Sumber Tulisan :                 
                        

Naniek I. Taufan.(2011).Tradisi dalam Siklus Hidup Masyarakat Sasak, Samawa dan Mbojo. Penerbit: Museum Kebudayaan Samparaja Bima. Bima.

MIDANG DALAM MASYARAKAT ADAT SASAK BAYAN

                Secara umum dalam masyarakat Sasak Lombok memang mengenal midang. Namun tidak demikian dengan masyarakat adat Sasak di Bayan Lombok Utara. Dalam proses perkenalan antara laki-laki dan perempuan dewasa di Bayan, tidak dikenal midang melainkan menggunakan istilah mekedek. Proses untuk mempertemukan anak laki-laki dan perempuan, merupakan ruang peran bagi orang tua dan keluarga.

                Dalam hal perjodohan, orang tualah yang akan berkomunikasi. Sedangkan anak-anak yang hendak dijodohkan, tidak berkomunikasi secara langsung. Dan dalam hal perjodohan ini, baik orang tua masing-masing maupun anak-anak, memiliki seorang kurir yang disebut Subandar. Subandar bertugas untuk menindaklanjuti komunikasi awal yang telah dilakukan antar orang tua. Dialah yang diutus secara khusus - biasanya berasal dari keluarga pihak laki-laki dan diutus oleh pihak laki-laki, untuk membicarakan hal perjodohan itu secara rinci sampai pada adanya kesepakatan untuk menyetujui hubungan anak-anak tersebut.

                Selain itu, Subandar memiliki tugas untuk menjembatani pihak laki-laki dan perempuan agar tidak terjadi kesalahpahaman dalam proses perjodohan itu. Dalam tradisi masyarakat adat Sasak Bayan, pernikahan lebih diutamakan antar keluarga dengan maksud untuk tetap menyambung tali kekeluargaan antara orang tua juga anak-anaknya. Karena sisitem kekeluargaan dan kekerabatan tergolong kuat dalam masyarakat adat Bayan.

                Peran Subandar yang diutus oleh pihak keluarga laki-laki ini, terbilang penting. Karena salah satu tugasnya adalah mencari tahu tentang perempuan dan keluarganya yang sedang ditaksir keluarga pihak laki-laki. Menurut tokoh adat Bayan, bisa saja jika Subandar ,mengatakan tidak cocok, maka perjodohan itu bisa gagal.

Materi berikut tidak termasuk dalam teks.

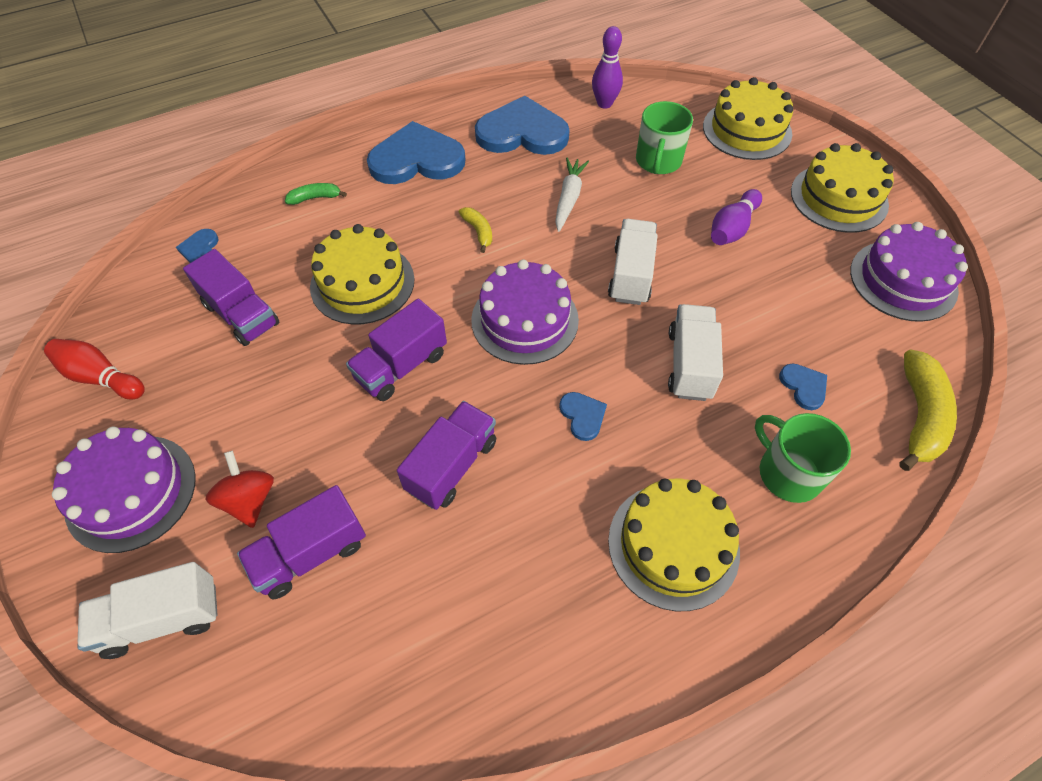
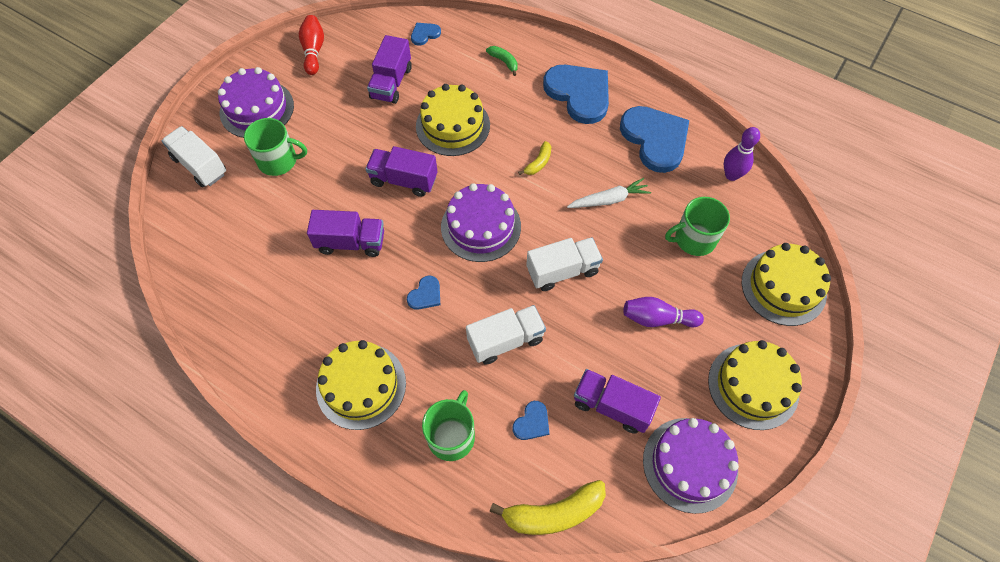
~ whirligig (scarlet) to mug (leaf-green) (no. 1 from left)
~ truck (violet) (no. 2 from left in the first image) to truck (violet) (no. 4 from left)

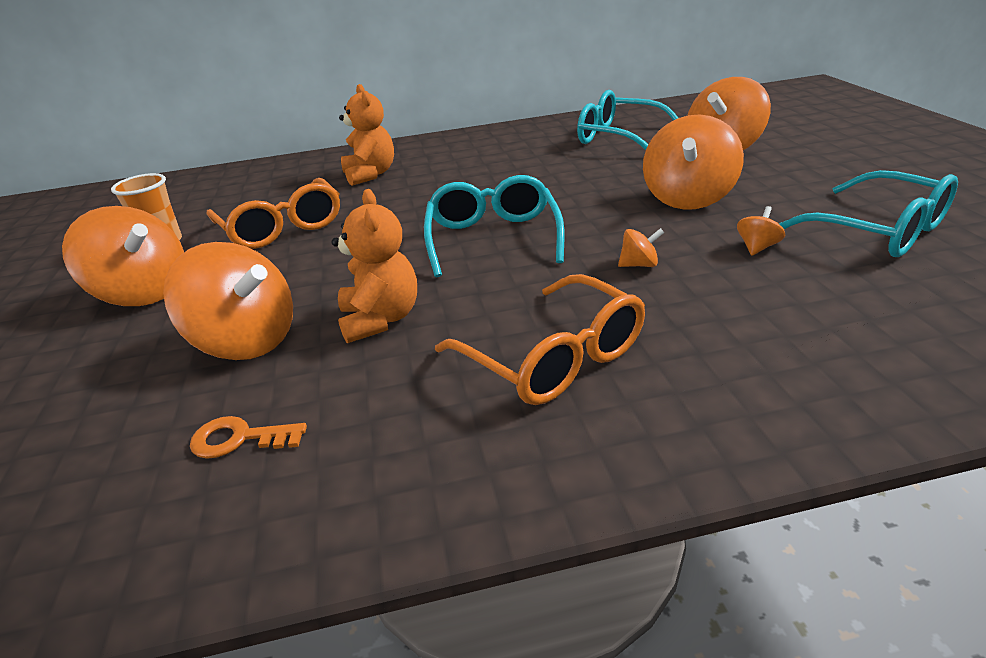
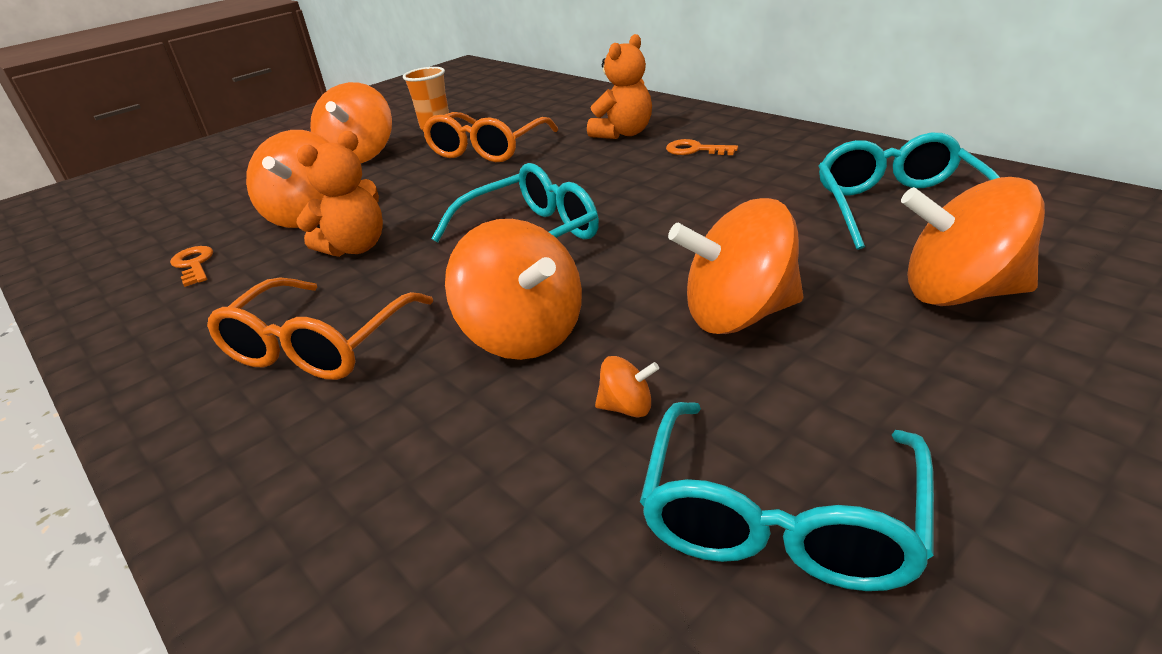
~ whirligig (orange) (no. 3 from left) x2.36
+ latchkey (orange) (no. 2 from left)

                Jadi, Subandar- lah yang akan menjembatani komunikasi dan keinginan orang tua laki-laki dan perempuan. Demikian pula komunikasi yang dibangun oleh laki-laki dan perempuan yang dijodohkan tersebut, Subandar-lah yang akan menjadi jembatannya menyampaikan keinginan laki-laki  terhadap perempuan atau sebaliknya. Hal ini dilakukan, karena dalam masyarakat adat Sasak Bayan, antara laki-laki dan perempuan sebelum menikah, tidak dapat bertemu.

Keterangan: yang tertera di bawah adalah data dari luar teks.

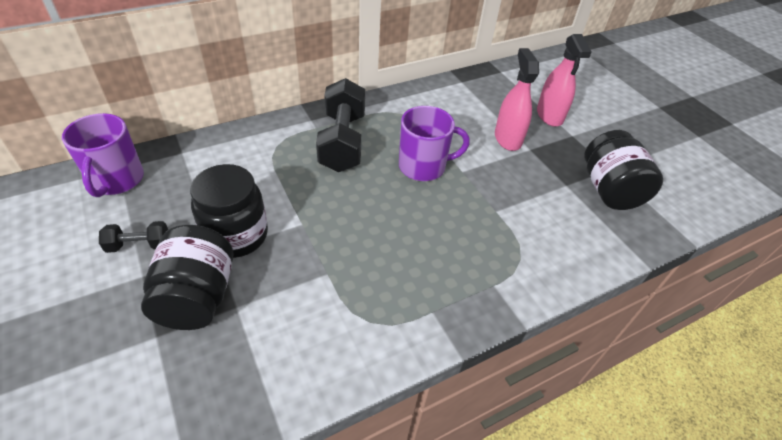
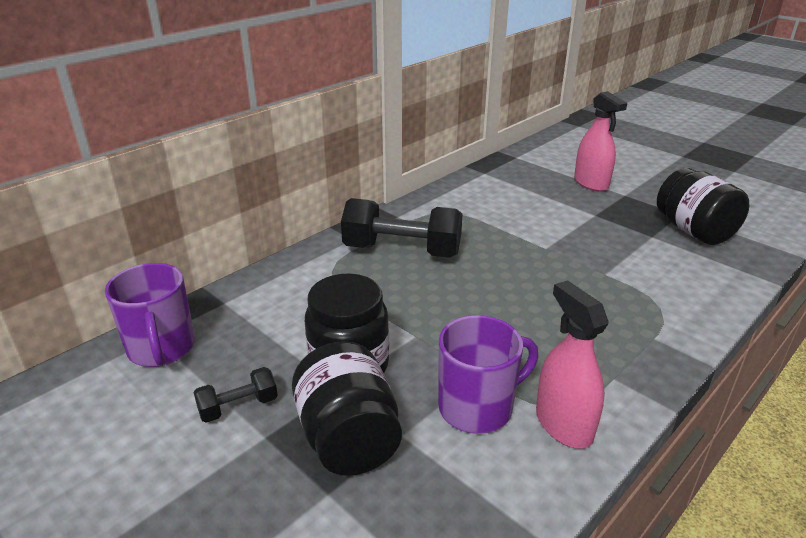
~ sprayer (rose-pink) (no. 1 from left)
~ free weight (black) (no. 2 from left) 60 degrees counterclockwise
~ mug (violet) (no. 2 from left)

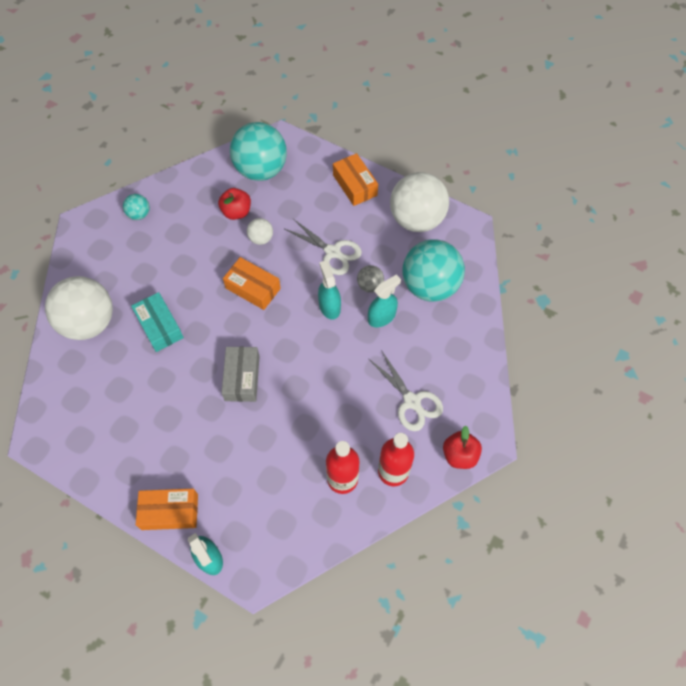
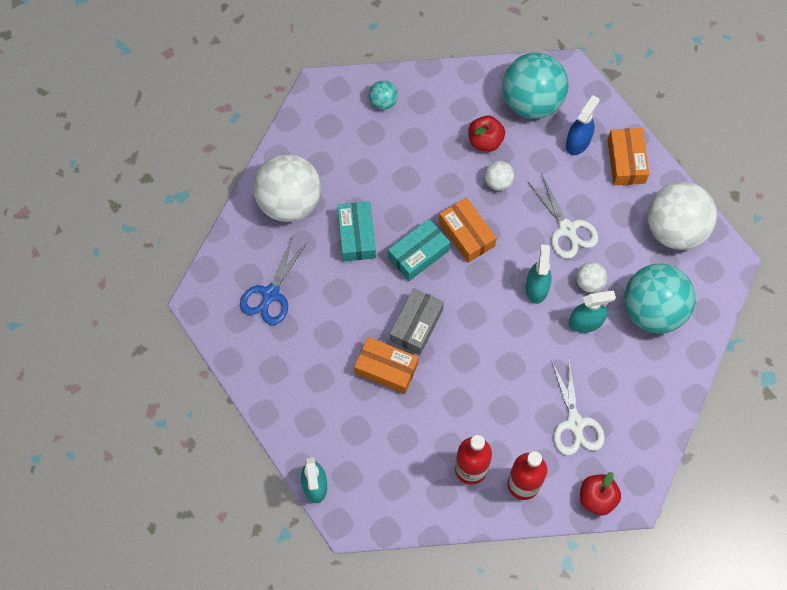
~ play ball (ash-grey) to play ball (snow-white) (no. 3 from left)
~ parcel (orange) (no. 1 from left)
+ sprayer (blue)
+ parcel (aqua) (no. 2 from left)
+ pair of scissors (blue)

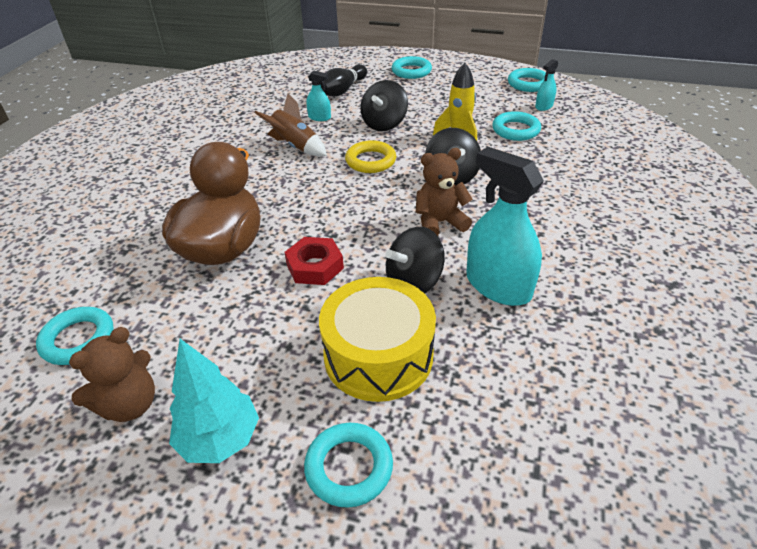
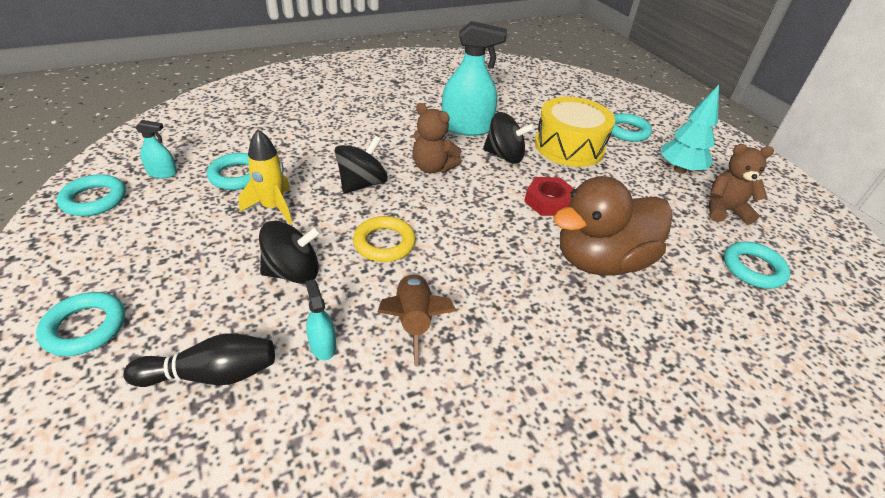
~ sprayer (aqua) (no. 2 from left in the first image) 90 degrees counterclockwise

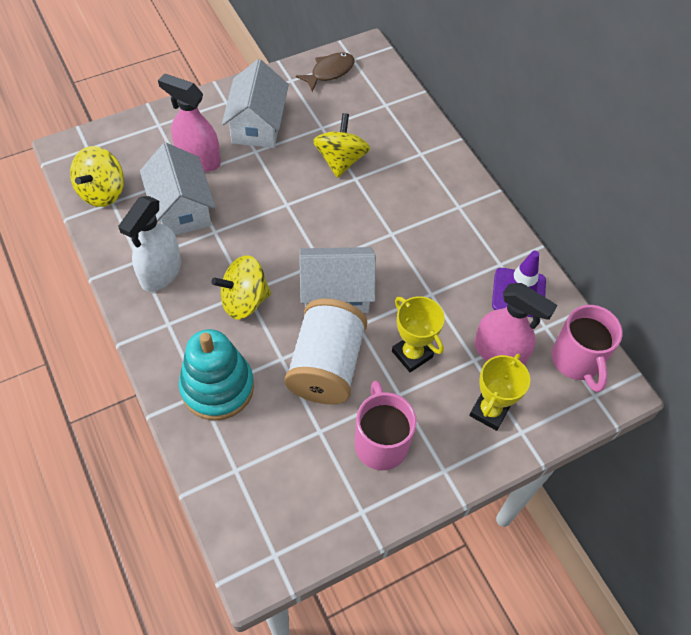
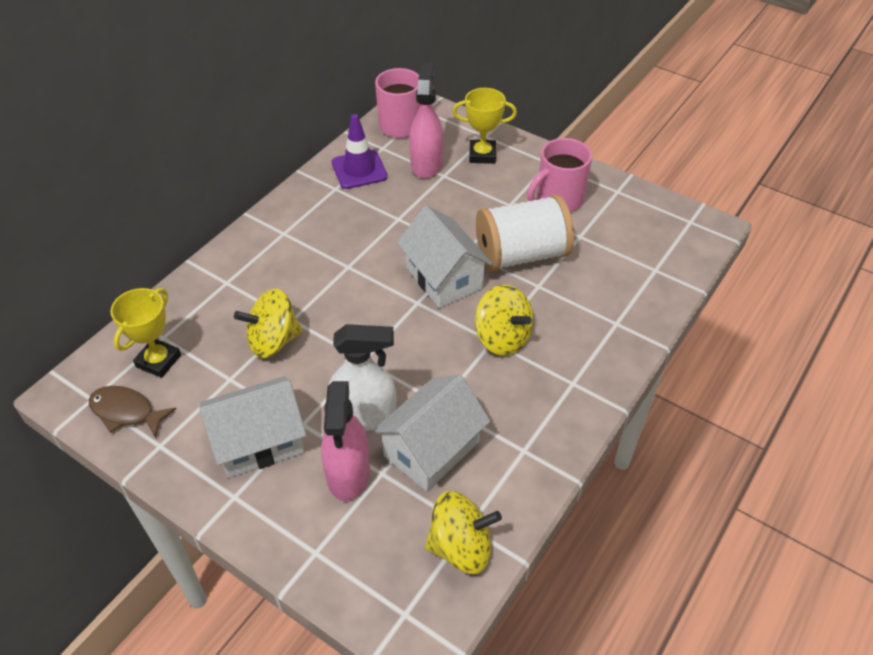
~ sprayer (snow-white)
~ trophy (golden) (no. 1 from left)
- stacking toy (aqua)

Sumber Tulisan :                 

Naniek I. Taufan.(2011).Tradisi dalam Siklus Hidup Masyarakat Sasak, Samawa dan Mbojo. Penerbit: Museum Kebudayaan Samparaja Bima. Bima.


BUDAYA SASAK : MBAIT (MENCURI PENGANTEN PEREMPUAN)

                Dalam merariq, segala proses yang terjadi dilakukan dengan tata cara adat. Setelah kedua belah pihak yang saling mengenal itu sepakat untuk menikah, maka merariq akan dilakukan. Kesepakatan merariq itu diwujudkan dengan membawa si calon penganten perempuan dengan cara " mencuri" diam-diam, sembunyi-sembunyi, atau dipalingkan dari orang tuanya. Benar-benar tanpa sepengetahuan orang tua ataupun orang tua pura-pura tidak tahu.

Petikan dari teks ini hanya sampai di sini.